I created a “toolbox” that I keep stocked with all the things that can help me when I am hurting. I keep the names and numbers of energy healers, therapists, and compassion fatigue experts that I can call to heal me. I maintain a list of five basic, inexpensive, easy things that I can do to bring me joy; like meditate, walk in nature, spend time in the barnyard, take a bubble bath, and spend time with a close friend. I try to do these things often and do them all when I am in crisis. I remind myself that life is like a mosaic: when we look closely, we see shapes and colors that don’t make sense. But when we step back and see the entire picture, we see that all the shapes and colors add up to create a gorgeous picture. There are mysteries to the universe that we can’t understand. But I must have faith that it does make sense and though we can’t see the entire picture, each human, animal, and experience is like a shard of tile in the mosaic, and we all add up to create a beautiful picture called life. I must believe that we are born when we are meant to, and we pass away when we are meant to, and we are all privileged to play a small part in our animals’ journeys, however how long it may be or what it might look like. I also try very hard to spend focused time with each of our animals every day, so that when they do pass away, there are no regrets. Missing them is painful enough without having guilt and regret added in.
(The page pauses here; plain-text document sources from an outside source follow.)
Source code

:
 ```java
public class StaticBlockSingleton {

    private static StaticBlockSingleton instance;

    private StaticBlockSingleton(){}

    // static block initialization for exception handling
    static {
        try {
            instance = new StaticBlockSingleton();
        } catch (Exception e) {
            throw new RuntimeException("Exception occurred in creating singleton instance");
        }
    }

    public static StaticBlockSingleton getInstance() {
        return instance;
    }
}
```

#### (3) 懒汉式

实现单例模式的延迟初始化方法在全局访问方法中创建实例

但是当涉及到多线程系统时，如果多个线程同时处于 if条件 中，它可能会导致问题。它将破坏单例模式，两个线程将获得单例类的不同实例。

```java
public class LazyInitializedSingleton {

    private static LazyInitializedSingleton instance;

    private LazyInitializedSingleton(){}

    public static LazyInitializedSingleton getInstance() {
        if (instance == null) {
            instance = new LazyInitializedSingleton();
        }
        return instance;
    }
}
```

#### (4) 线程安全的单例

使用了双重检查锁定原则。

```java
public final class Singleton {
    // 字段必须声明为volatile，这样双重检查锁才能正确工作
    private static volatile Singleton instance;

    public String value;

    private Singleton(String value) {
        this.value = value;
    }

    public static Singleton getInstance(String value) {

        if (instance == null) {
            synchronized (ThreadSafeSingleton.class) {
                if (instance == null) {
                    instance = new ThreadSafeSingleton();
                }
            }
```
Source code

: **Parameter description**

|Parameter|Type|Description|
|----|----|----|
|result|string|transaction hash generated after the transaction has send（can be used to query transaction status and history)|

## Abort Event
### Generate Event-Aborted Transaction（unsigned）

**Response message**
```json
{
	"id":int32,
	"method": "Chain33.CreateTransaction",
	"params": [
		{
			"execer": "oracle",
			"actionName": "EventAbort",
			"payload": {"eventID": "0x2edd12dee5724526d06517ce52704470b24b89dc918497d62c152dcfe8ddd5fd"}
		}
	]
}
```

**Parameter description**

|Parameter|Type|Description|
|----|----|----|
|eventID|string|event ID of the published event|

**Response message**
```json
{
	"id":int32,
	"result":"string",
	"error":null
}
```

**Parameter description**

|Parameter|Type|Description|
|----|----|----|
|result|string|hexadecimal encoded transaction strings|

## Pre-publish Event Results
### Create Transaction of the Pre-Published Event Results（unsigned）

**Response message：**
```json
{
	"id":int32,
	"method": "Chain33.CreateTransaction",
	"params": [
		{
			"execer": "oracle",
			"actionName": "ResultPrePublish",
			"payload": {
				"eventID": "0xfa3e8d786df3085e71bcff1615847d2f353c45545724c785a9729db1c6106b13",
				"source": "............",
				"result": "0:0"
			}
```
Speaking with our animals who have transitioned helps so much! Connecting with them, reliving memories, and receiving messages from them allows us to realize that they are still with us. When one of our animals pass away, I make time to communicate with them and it always makes me feel much better! I have done animal communication readings for thousands of clients and reconnected them with their animals. I am here for you as well.
No matter how much it hurts when one of our animals pass away, no matter how much I cry or how long I grieve, I would not trade a second of knowing and loving them for anything in the world. At the end of the day, the greatest comfort is to realize that out of billions of people in the world, our animals choose us. Out of millions of homes in the world, our animals choose ours. They are our greatest gifts and realizing that helps me go quickly from grief to gratitude.